Second Sight has plans to make the Argus II available later this year in clinical centers throughout the US. They want to establish a network of surgeons who have the skills to implant the device and, eventually recruit hospitals to offer it.
The Argus II is not the only retinal implant under development. A medical start-up company called Retina Implant AG uses a different approach in its device. In this case, the prosthetic device, the Alpha IMS Implant, is inserted beneath a portion of the retina. The three- by three-millimeter microelectronic chip (0.1-millimeter thick) contains ~1,500 light-sensitive photodiodes, amplifiers and electrodes. The Alpha IMS Implant is surgically inserted beneath a portion of the retina known as the fovea (which contains a rich concentration of particular photoreceptors known as cone cells) in the retina’s macula region. The fovea enables the highest clarity of vision for people to read, watch TV and drive. This chip helps generate at least partial vision by stimulating intact nerve cells in the retina. The nerve impulses from these cells are then fed by means of the optic nerve to the visual cortex where they create impressions of sight. The power source for the chip is implanted under the skin behind the ear and connected by a thin cable to the chip. In May the company announced its first UK patients for its latest trial. To date surgeons have implanted the Alpha IMS Implant prosthetic in 36 patients through two clinical trials over six years.
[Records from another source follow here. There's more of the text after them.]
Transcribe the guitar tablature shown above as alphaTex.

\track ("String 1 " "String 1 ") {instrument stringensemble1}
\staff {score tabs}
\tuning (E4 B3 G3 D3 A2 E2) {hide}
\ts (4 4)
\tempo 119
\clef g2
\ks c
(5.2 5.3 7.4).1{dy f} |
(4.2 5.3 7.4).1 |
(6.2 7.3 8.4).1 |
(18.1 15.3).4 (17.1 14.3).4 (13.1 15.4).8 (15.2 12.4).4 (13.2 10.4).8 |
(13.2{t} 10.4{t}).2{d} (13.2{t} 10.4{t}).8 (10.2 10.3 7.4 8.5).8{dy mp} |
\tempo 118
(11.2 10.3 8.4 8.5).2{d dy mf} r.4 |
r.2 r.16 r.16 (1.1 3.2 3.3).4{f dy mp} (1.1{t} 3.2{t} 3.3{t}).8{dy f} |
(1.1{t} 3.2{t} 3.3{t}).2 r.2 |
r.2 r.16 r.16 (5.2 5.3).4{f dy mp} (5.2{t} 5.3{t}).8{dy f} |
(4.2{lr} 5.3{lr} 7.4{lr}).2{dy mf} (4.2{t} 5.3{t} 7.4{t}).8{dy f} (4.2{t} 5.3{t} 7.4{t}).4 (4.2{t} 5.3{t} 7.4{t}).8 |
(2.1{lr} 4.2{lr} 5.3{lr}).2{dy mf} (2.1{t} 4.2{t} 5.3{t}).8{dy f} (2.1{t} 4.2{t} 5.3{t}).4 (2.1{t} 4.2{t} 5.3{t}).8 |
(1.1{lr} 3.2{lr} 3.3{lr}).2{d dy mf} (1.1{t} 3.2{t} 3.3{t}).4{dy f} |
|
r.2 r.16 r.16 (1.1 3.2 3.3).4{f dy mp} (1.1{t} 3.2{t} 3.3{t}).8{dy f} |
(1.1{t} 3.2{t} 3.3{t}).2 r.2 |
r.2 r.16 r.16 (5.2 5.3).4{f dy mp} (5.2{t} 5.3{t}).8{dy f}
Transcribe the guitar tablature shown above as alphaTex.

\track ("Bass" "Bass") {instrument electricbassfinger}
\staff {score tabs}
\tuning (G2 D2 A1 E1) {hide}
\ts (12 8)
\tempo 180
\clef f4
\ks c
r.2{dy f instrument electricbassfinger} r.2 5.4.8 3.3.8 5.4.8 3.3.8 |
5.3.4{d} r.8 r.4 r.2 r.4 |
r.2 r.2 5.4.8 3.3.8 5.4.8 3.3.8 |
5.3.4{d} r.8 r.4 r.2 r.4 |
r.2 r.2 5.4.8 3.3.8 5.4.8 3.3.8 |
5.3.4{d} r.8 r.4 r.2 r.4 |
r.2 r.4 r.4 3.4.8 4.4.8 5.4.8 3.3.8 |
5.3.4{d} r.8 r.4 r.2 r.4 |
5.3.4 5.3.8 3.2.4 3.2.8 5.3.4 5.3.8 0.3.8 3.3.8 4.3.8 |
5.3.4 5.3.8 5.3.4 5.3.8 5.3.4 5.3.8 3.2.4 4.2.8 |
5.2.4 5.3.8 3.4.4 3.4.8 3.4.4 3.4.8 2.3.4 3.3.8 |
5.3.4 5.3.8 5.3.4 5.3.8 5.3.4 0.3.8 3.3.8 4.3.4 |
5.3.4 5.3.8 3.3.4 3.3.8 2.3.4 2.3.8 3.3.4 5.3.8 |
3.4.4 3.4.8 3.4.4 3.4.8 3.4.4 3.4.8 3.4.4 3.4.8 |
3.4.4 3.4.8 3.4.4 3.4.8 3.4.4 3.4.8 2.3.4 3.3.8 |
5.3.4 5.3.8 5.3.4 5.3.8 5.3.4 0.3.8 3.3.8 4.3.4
Researchers from Stanford University researchers are developing self-powered retinal implants in which each pixel in the device is fitted with silicon photodiodes. These sensors detect light, and control the output of a pulsed electric current. Patients would be required to wear a set of goggles for these devices that emit near-infrared pulses that transmit power and data directly to the photodiodes. Inductive coils that must be surgically implanted in the patient’s head to power these other retinal prostheses. This design was reported in May 2012 issue of Nature Photonics, and in the article, they described in vitro electrical stimulation of healthy and degenerate rat retina by photodiodes powered by near-infrared light.
Other researchers are utilizing yet another design for retinal prosthesis design. Researchers from Weill Cornell Medical College in New York City have deciphered the neural codes that mouse and monkey retinas use to turn light patterns into patterns of electrical pulses that their brains translate into meaningful images. Next they programmed this information into an “encoder” chip that was combined with a mini-projector to create an implantable prosthetic. This chip converts images that come into the eye into a series of electrical impulses, and the mini-projector then converts the electrical impulses into light impulses that are sent to the brain. With this approach, instead of increasing the number of electrodes placed in an eye to capture more information and send signals to the brain, this approach increases the quality of the artificial signals themselves, which improves their ability to carry impulses to the brain.